Your goal
Going down the listing below, print exactly each line from the one with "SADM nurodo, kad socialinių paslaugų sistema" up to and including the one with "aktuali dėl besikeičiančių", and skip the rest.

Data extract
======
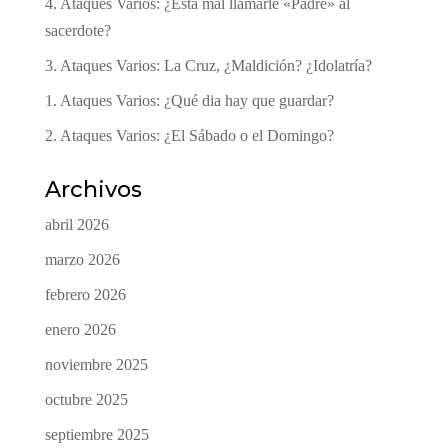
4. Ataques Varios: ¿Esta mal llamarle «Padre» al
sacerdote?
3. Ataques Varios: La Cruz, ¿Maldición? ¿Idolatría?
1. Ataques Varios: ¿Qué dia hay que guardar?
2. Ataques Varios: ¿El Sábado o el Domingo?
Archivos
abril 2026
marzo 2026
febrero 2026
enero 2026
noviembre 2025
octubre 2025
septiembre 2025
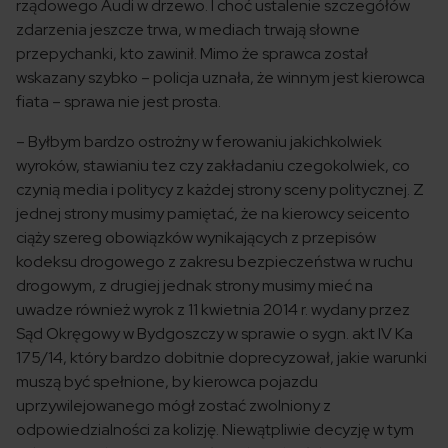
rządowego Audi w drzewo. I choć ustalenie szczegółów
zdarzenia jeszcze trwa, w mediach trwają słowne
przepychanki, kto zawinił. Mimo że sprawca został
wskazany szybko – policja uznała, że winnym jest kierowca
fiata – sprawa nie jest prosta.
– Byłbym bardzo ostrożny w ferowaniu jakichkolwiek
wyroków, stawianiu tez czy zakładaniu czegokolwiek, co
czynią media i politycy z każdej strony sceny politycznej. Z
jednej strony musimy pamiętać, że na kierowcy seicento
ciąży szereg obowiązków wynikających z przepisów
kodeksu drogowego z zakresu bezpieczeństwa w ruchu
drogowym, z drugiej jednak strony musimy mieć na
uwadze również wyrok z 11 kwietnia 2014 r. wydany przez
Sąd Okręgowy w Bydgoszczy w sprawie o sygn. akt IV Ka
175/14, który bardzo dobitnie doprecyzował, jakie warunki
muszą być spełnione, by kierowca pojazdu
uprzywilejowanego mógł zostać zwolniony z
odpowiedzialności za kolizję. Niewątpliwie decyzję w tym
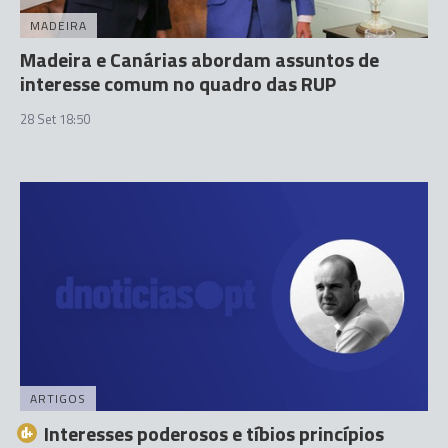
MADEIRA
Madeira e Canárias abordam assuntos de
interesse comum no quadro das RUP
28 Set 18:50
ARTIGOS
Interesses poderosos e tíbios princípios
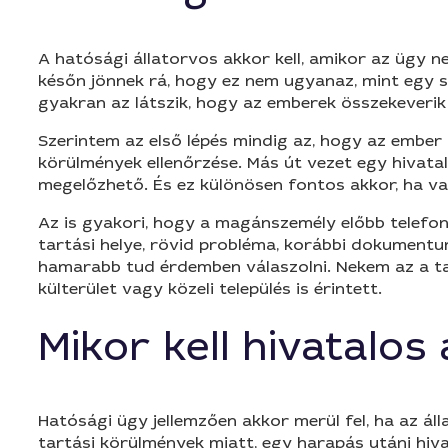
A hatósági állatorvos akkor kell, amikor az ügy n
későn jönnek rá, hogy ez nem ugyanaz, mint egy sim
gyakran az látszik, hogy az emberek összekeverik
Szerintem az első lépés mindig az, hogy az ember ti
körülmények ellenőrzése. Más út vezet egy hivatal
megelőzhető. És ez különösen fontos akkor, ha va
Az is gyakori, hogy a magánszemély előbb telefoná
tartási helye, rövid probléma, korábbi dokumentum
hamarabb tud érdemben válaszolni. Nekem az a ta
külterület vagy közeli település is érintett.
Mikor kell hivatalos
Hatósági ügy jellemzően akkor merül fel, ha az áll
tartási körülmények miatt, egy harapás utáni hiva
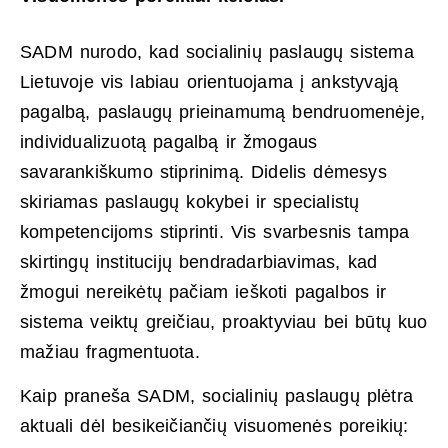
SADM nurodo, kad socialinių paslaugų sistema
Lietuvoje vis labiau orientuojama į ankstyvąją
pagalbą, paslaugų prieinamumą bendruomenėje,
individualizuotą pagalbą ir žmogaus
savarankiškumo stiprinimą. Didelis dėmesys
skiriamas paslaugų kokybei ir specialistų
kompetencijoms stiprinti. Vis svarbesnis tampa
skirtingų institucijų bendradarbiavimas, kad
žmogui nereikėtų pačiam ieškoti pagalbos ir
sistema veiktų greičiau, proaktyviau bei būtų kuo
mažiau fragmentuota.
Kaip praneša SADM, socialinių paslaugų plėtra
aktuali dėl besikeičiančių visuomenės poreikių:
======
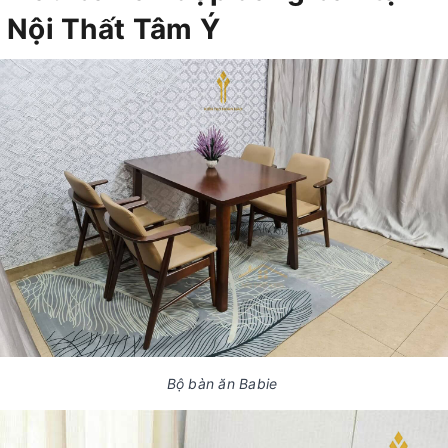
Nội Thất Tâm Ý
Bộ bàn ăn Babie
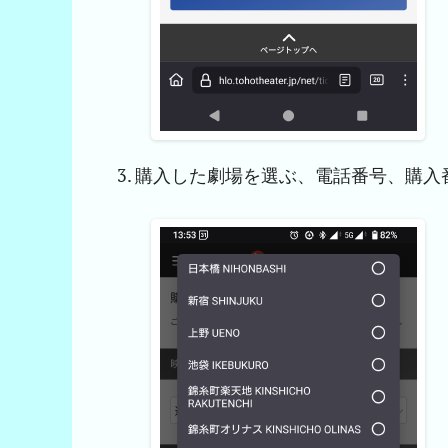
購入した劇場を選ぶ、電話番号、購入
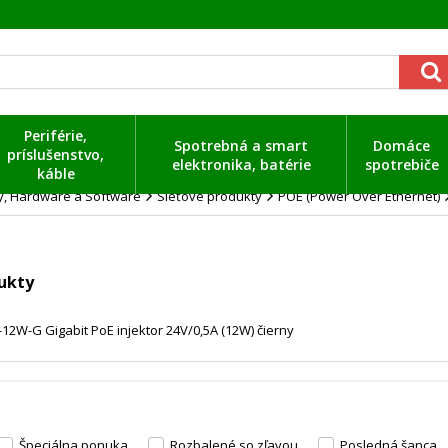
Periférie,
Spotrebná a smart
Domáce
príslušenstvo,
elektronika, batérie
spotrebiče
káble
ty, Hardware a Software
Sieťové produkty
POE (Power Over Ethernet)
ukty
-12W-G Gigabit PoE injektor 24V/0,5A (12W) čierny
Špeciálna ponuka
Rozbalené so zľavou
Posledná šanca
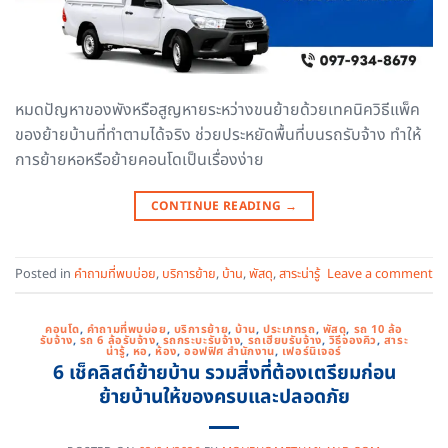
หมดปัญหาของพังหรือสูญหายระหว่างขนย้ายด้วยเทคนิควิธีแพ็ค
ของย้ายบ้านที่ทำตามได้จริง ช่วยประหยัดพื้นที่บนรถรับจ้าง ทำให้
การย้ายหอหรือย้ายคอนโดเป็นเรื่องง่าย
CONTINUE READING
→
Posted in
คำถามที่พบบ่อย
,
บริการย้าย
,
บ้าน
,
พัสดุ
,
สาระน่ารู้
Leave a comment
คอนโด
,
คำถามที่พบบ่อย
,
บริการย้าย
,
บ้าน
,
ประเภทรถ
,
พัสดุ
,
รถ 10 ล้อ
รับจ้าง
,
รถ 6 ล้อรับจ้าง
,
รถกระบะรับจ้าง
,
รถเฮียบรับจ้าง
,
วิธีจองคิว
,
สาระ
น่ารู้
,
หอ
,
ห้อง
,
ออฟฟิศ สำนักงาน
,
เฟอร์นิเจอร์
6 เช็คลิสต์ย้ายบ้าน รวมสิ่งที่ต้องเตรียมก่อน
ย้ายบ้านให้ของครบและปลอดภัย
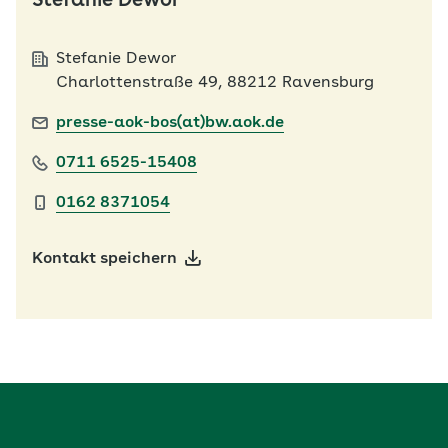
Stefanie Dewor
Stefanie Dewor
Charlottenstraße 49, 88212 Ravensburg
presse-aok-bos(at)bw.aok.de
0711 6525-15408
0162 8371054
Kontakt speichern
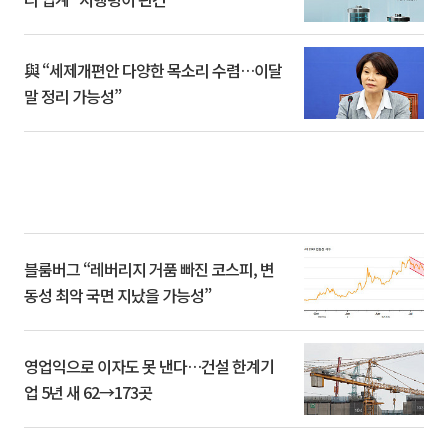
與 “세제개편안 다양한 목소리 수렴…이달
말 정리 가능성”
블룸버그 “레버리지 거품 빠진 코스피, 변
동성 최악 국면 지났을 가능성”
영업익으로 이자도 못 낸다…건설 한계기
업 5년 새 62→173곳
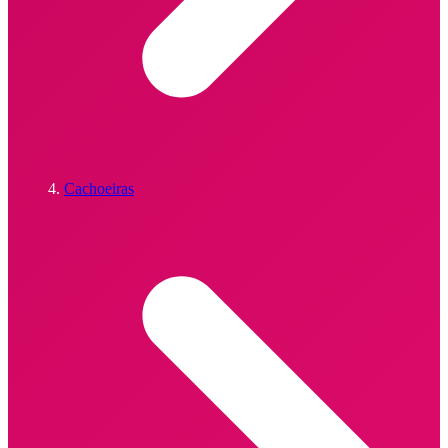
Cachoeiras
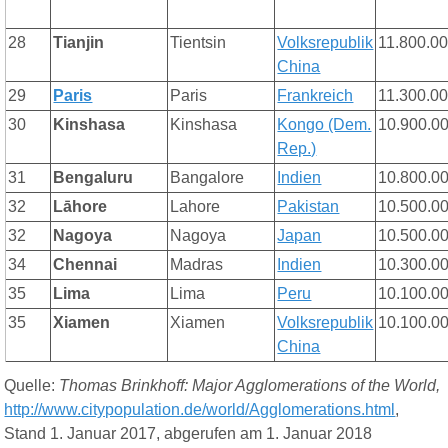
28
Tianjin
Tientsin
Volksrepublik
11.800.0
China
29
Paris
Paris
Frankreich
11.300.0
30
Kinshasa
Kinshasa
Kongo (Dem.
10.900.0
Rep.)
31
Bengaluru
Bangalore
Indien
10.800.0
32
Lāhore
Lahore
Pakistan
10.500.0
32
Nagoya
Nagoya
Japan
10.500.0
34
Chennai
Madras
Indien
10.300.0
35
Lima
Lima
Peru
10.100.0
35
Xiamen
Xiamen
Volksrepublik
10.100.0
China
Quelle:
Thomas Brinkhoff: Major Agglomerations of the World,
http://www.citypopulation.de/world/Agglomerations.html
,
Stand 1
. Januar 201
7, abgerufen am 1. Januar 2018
======
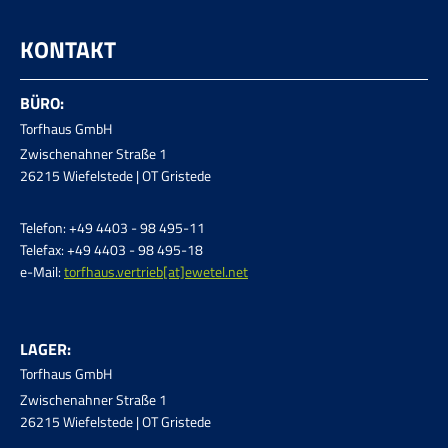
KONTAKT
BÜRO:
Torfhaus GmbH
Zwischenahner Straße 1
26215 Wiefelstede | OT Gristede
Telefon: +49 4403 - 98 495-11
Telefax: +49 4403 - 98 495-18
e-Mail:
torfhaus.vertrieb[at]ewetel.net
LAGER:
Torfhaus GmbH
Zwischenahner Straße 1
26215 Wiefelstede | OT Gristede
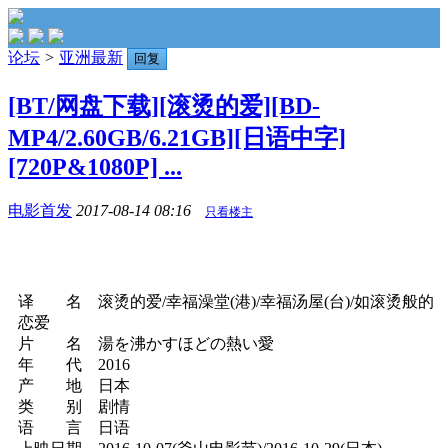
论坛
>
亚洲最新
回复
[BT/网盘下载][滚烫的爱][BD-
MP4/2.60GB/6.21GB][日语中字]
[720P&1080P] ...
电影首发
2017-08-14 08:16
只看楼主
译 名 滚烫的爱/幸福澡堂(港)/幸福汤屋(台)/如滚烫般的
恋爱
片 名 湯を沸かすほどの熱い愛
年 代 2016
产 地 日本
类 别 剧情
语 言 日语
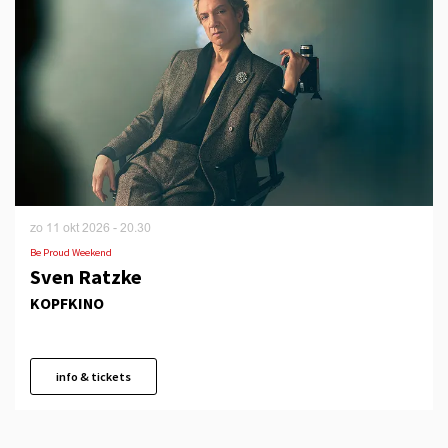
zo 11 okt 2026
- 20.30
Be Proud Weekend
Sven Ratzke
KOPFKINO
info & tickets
======
The completed task
SADM nurodo, kad socialinių paslaugų sistema
Lietuvoje vis labiau orientuojama į ankstyvąją
pagalbą, paslaugų prieinamumą bendruomenėje,
individualizuotą pagalbą ir žmogaus
savarankiškumo stiprinimą. Didelis dėmesys
skiriamas paslaugų kokybei ir specialistų
kompetencijoms stiprinti. Vis svarbesnis tampa
skirtingų institucijų bendradarbiavimas, kad
žmogui nereikėtų pačiam ieškoti pagalbos ir
sistema veiktų greičiau, proaktyviau bei būtų kuo
mažiau fragmentuota.
Kaip praneša SADM, socialinių paslaugų plėtra
aktuali dėl besikeičiančių visuomenės poreikių:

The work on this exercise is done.